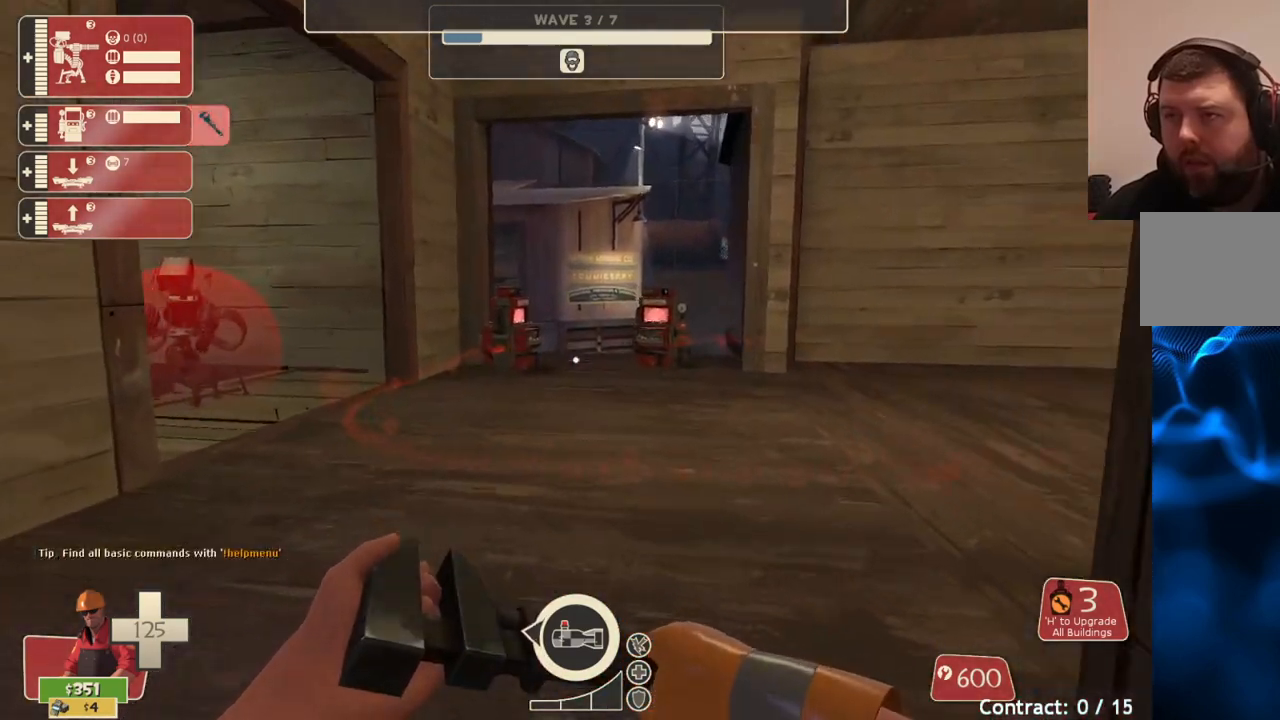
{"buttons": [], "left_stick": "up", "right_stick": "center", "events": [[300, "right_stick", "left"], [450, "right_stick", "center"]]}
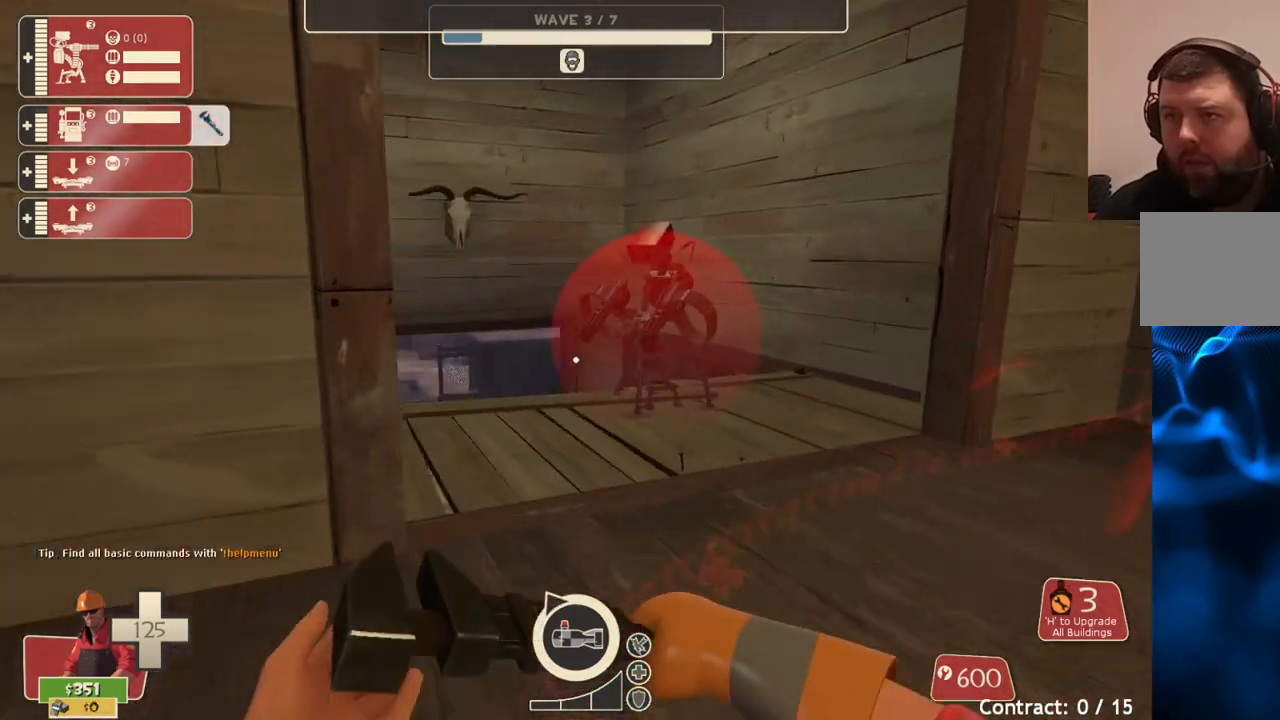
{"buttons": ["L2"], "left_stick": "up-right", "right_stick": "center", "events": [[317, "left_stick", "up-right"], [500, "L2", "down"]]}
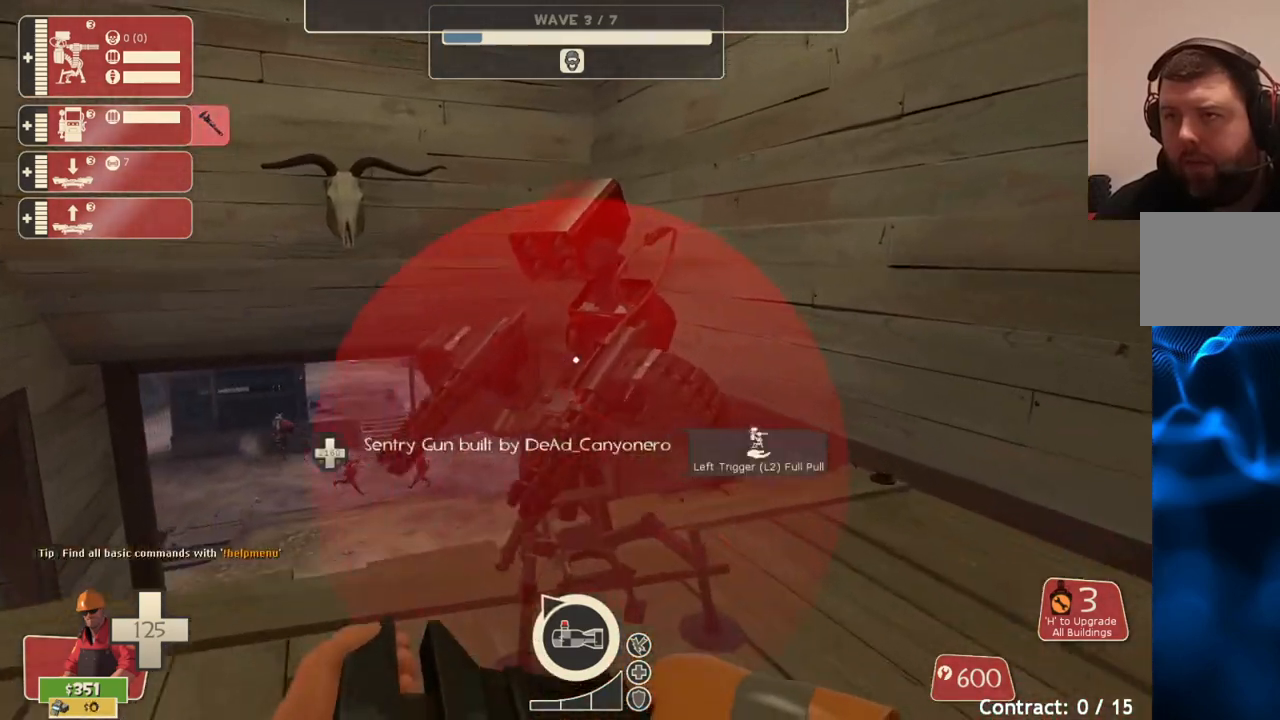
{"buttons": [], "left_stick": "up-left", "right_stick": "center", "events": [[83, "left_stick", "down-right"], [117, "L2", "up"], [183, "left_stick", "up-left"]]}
* * *
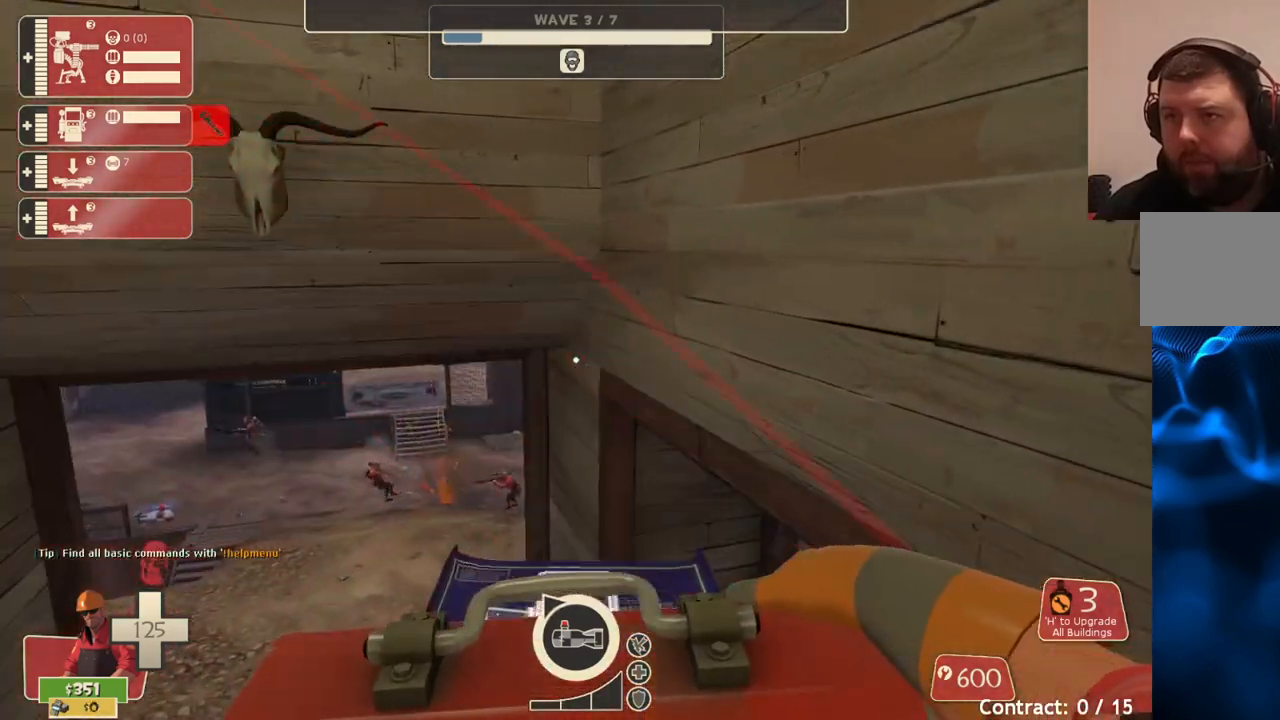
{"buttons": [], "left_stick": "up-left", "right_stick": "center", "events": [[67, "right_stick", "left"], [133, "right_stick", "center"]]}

- ABOUT THIS EXERCISE:
Wherever "down" turns up in the records, copy the whole line.

- RESPONSE BOX:
{"buttons": ["L2"], "left_stick": "up-right", "right_stick": "center", "events": [[317, "left_stick", "up-right"], [500, "L2", "down"]]}
{"buttons": [], "left_stick": "up-left", "right_stick": "center", "events": [[83, "left_stick", "down-right"], [117, "L2", "up"], [183, "left_stick", "up-left"]]}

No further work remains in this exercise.